EXERCISE DESCRIPTION ::
Pull out every line of the records that contains the word "yields". Case counts.

— begin RECORDS TO USE —

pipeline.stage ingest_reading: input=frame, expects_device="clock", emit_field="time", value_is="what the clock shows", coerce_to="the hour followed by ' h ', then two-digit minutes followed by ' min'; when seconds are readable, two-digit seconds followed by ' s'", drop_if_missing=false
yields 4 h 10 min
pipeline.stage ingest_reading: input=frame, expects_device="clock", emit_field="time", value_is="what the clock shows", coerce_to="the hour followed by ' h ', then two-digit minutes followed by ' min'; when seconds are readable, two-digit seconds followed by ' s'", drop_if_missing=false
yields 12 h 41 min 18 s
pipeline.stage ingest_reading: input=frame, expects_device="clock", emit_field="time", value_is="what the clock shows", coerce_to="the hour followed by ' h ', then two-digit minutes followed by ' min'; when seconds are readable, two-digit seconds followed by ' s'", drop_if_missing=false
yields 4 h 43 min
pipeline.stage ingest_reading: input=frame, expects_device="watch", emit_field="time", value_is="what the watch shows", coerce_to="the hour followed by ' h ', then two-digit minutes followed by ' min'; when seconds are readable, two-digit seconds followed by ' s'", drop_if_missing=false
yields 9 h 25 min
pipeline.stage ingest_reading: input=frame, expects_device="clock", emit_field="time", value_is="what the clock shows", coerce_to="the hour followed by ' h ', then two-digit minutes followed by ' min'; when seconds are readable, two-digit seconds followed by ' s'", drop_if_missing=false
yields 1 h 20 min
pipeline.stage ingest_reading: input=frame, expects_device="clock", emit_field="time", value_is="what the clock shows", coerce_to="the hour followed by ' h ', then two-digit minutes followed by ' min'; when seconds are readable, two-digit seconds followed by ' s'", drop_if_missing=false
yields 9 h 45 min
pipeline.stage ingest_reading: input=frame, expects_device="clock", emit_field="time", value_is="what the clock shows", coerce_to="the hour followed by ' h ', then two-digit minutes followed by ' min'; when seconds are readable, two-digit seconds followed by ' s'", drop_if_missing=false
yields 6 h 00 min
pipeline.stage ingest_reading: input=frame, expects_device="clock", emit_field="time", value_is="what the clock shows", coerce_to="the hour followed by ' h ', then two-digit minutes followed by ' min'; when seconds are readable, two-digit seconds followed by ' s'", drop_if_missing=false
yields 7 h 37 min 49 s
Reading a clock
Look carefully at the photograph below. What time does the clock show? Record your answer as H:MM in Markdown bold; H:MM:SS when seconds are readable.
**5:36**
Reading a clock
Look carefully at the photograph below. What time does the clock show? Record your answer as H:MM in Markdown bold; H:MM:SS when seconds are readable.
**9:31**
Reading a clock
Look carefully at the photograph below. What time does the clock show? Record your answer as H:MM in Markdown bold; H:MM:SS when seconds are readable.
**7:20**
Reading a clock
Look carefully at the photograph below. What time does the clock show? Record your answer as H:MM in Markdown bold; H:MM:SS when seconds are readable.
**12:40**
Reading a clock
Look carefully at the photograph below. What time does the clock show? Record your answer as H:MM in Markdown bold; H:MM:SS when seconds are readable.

— end RECORDS TO USE —

REPLY ::
yields 4 h 10 min
yields 12 h 41 min 18 s
yields 4 h 43 min
yields 9 h 25 min
yields 1 h 20 min
yields 9 h 45 min
yields 6 h 00 min
yields 7 h 37 min 49 s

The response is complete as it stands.